Take, for example, the book deal recently handed on a silver platter to lingerie model turned disgraced Miss California turned babbling, indignant mouthpiece for “opposite marriage,” Carrie Prejean. Jesus’ personal semi-nude warrior just signed a contract with “ultraconservative” publishing house Regnery to write the forthcoming Still Standing—because after enduring the constant scrutiny she herself invited by haughtily broadcasting her every waking move to the press, not to mention deliberately casting herself as an eager participant in one of the most controversial debates of the 21st century—despite the fact that she had nothing whatsoever to add to the argument—and after subsequently taking much-deserved flack for trying to be a voice of moral authority even though her only background is as a 22-year-old ex-lingerie model, she is still standing, y’all! Yes, these times have been awfully trying, but somehow she’s managed to survive with only her beauty queen marketability, quick-cash endorsement deals, endless speaking engagements, and the backing of the nation’s predominant religion to steady her. It’s a miracle.

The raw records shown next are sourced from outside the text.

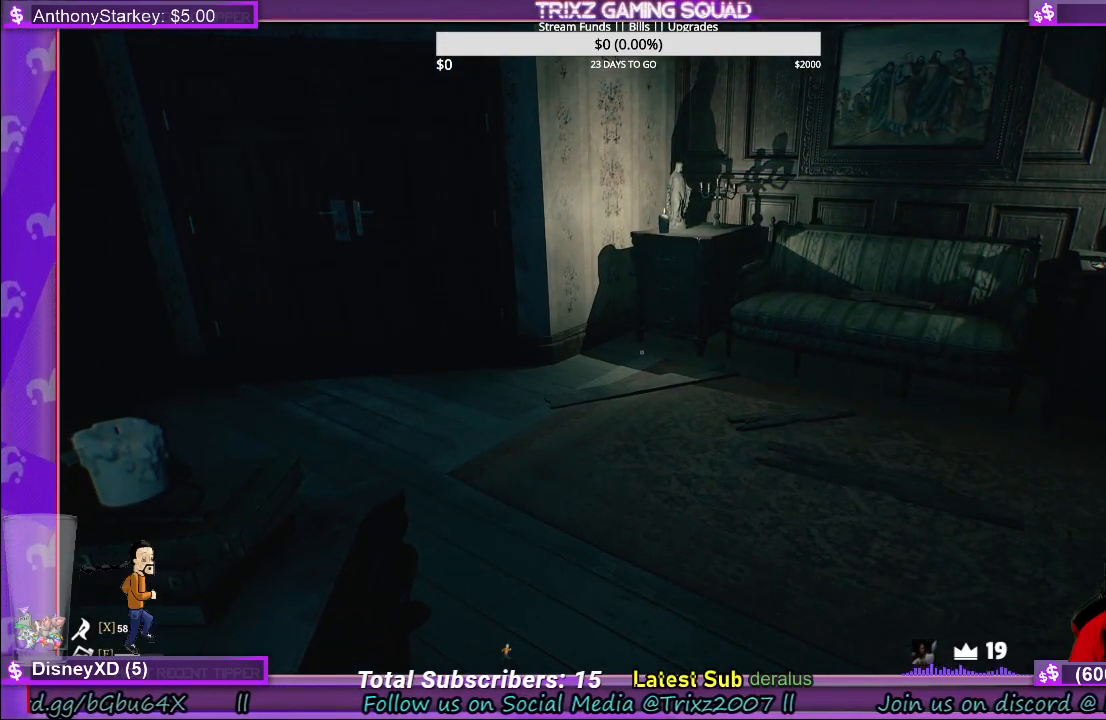
{"keys": ["w"], "mouse": [], "events": [[133, "w", "down"]]}
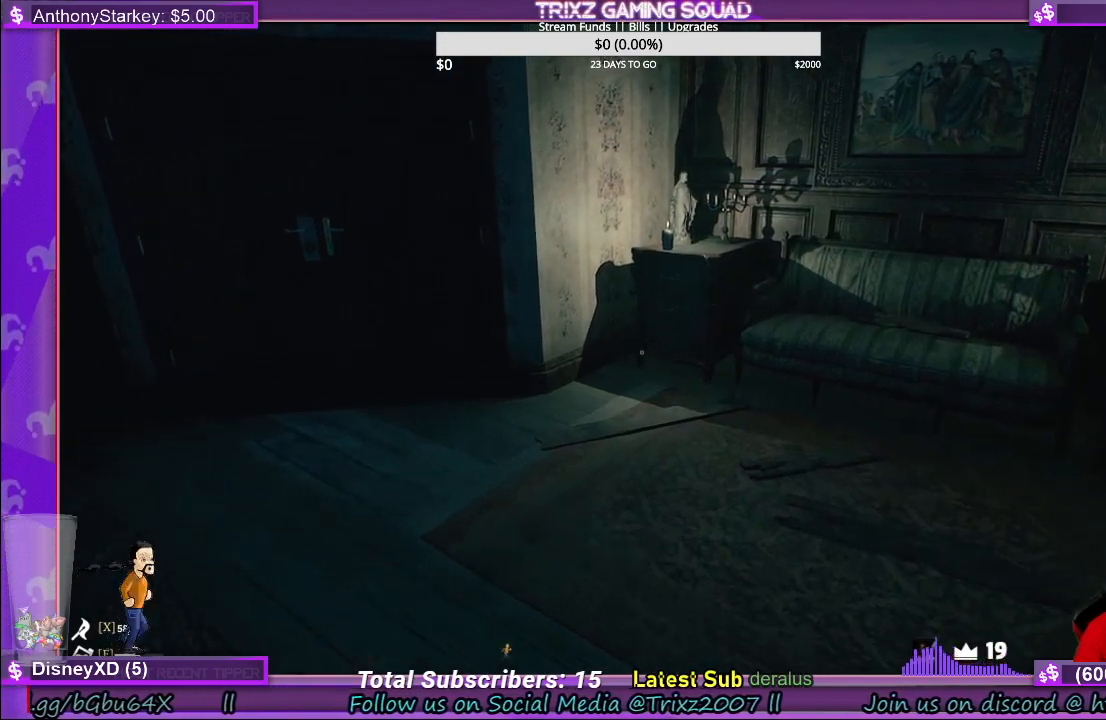
{"keys": ["shift", "w"], "mouse": [], "events": [[217, "w", "up"], [350, "w", "down"], [450, "shift", "down"]]}
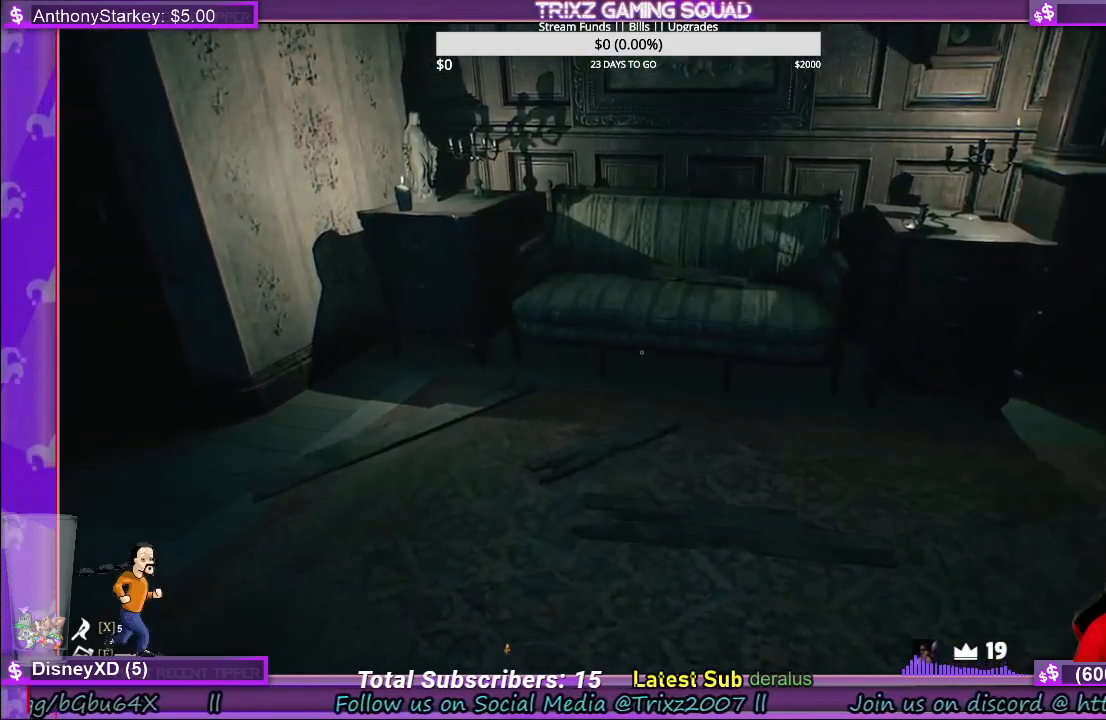
{"keys": ["a", "shift", "w"], "mouse": [], "events": [[267, "a", "down"]]}
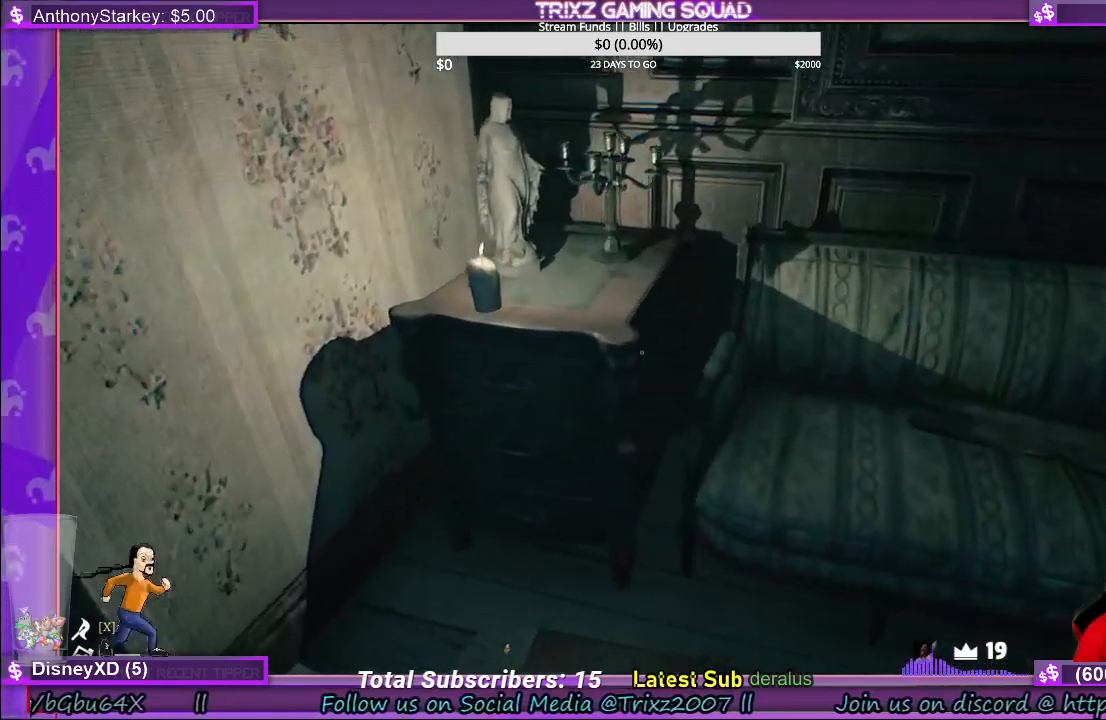
{"keys": [], "mouse": [], "events": [[183, "a", "up"], [183, "shift", "up"], [200, "w", "up"]]}
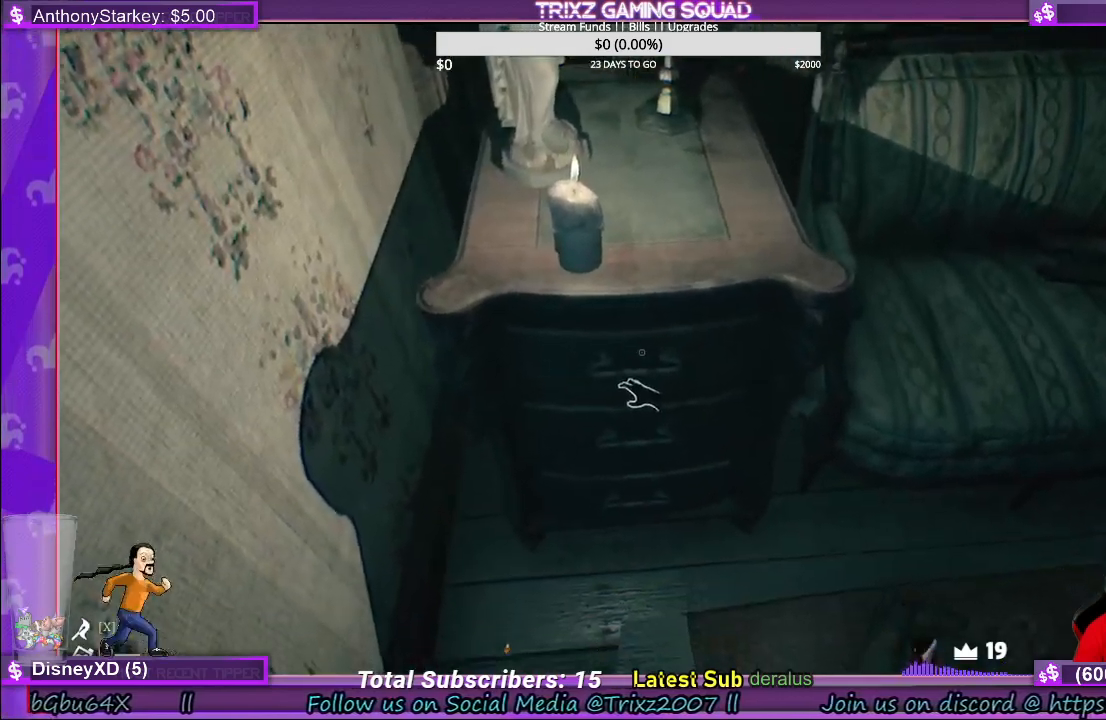
{"keys": [], "mouse": ["left"], "events": [[150, "mouse_left", "down"]]}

But don’t worry; despite what you think you know about Carrie Prejean, Still Standing will not be some potboiling, quickie cash-in:

"It's not a book about gay marriage," Regnery president and publisher Marji Ross [said]. "It's not a book about traditional marriage…She wanted to write a book about freedom of speech and the double standard that seems to exist when someone speaks their mind and doesn't happen to be politically correct or consistent with what a crazy Hollywood celebrity thinks is the right answer."

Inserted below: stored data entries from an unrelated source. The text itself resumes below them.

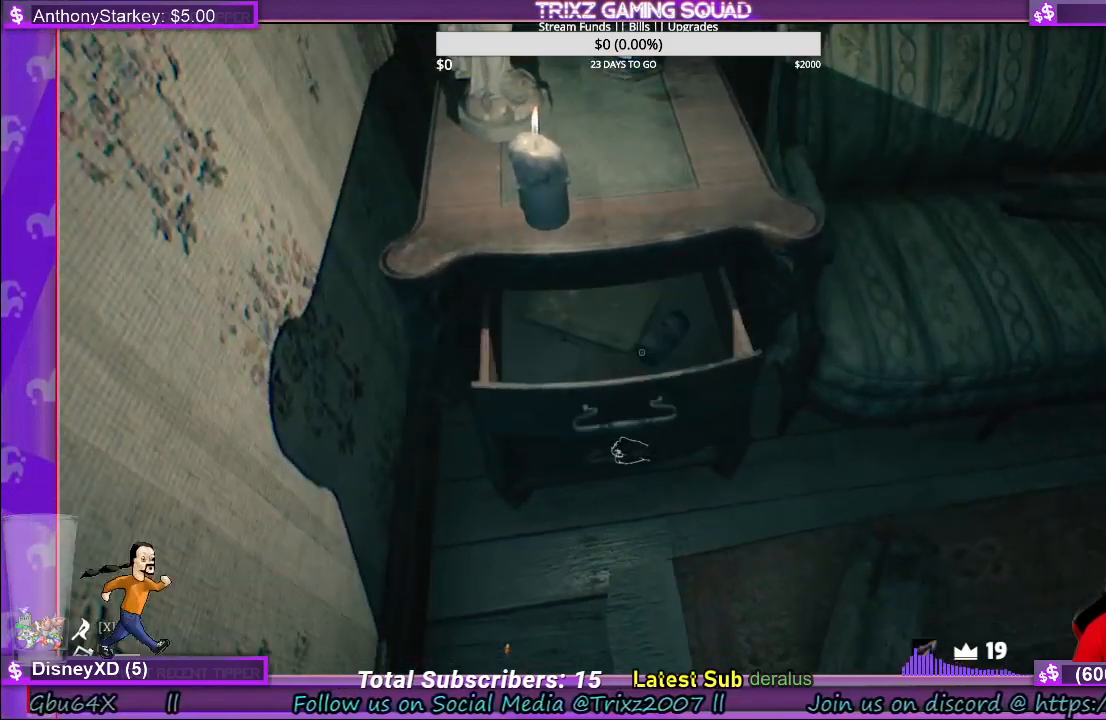
{"keys": [], "mouse": ["left"], "events": []}
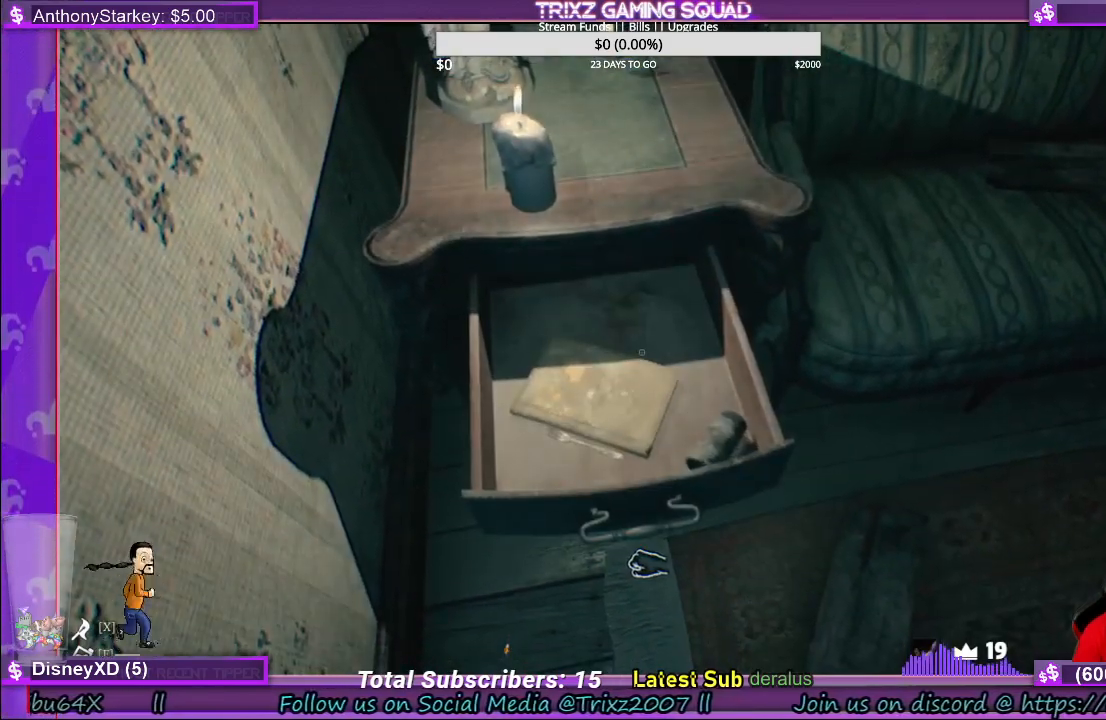
{"keys": [], "mouse": ["left"], "events": []}
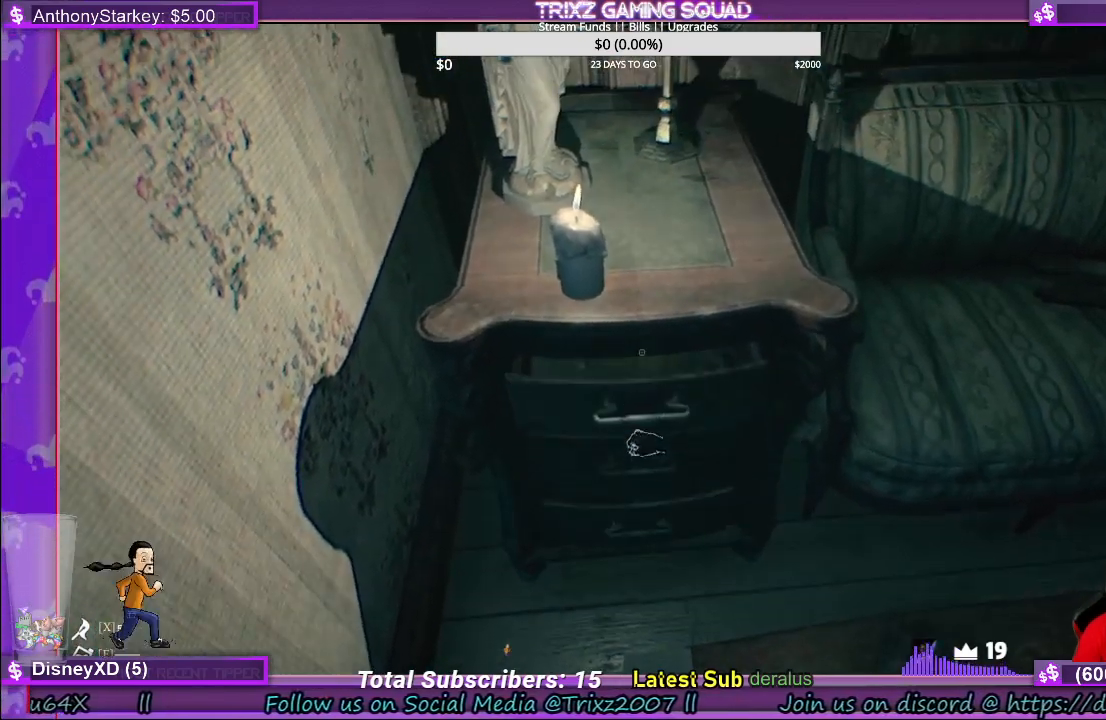
{"keys": [], "mouse": [], "events": [[167, "mouse_left", "up"]]}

Finally, someone with the gumption to stand up and defend the right to free speech for the side they agree with, and point out that awful “double standard” that always results in those enemies of free speech doing awful, vindictive things like disagreeing with you—or worse, questioning your credentials to be such a visible part of a debate which you have no stake in or relevant aptitude for. Taste the poison pen of Prejean, ye doubting swine! And how brave, too, to come out against our nation’s all-too-common practice of using “crazy Hollywood celebrities” as the bellwethers of public opinion, the evidence of which you can see all around you—from people driving Ed Begley Jr. signature electric cars to the ruins of the pharmaceutical industry, which collapsed as soon as Tom Cruise pointed out that prescription pills are just food pellets for the dead space aliens that live inside your body. Yes, we certainly can’t wait to read this modern-day Common Sense as soon as it begins burning a hole through this itchy wool over our eyes!

But our obvious excitement about finally hearing Prejean’s side of the story aside, perhaps this is why no one cares about poor, nutty Mischa Barton right now. It’s because we’ve already moved on to a whole new breed of attention whore, one that’s no longer famous for doing nothing, but who’s famous for doing nothing and then indignantly pretending like you’re the asshole for even caring. To use an old but still sadly relevant example, look at the unquenchable tire fire that is Sarah Palin, who managed to turn becoming a national joke into a PR triumph, to the point where CNN is declaring today that her rightfully lampooned resignation somehow means “she’s only at the beginning of her career as a celebrity.” And indeed that’s because, like Prejean, Palin is the new, improved kind of attention whore—the one who does her business, picks up her money from the dresser, and then calls you a sick fuck on her way back out to hustle up some more. Perhaps Mischa Barton needs to follow Palin and Prejean’s example, and call a press conference in which she comes right out and blames all of her current personal troubles on the media; self-absorbed, nipple-tweaking masochists that we are, we’d probably be all too happy to show her how much we care.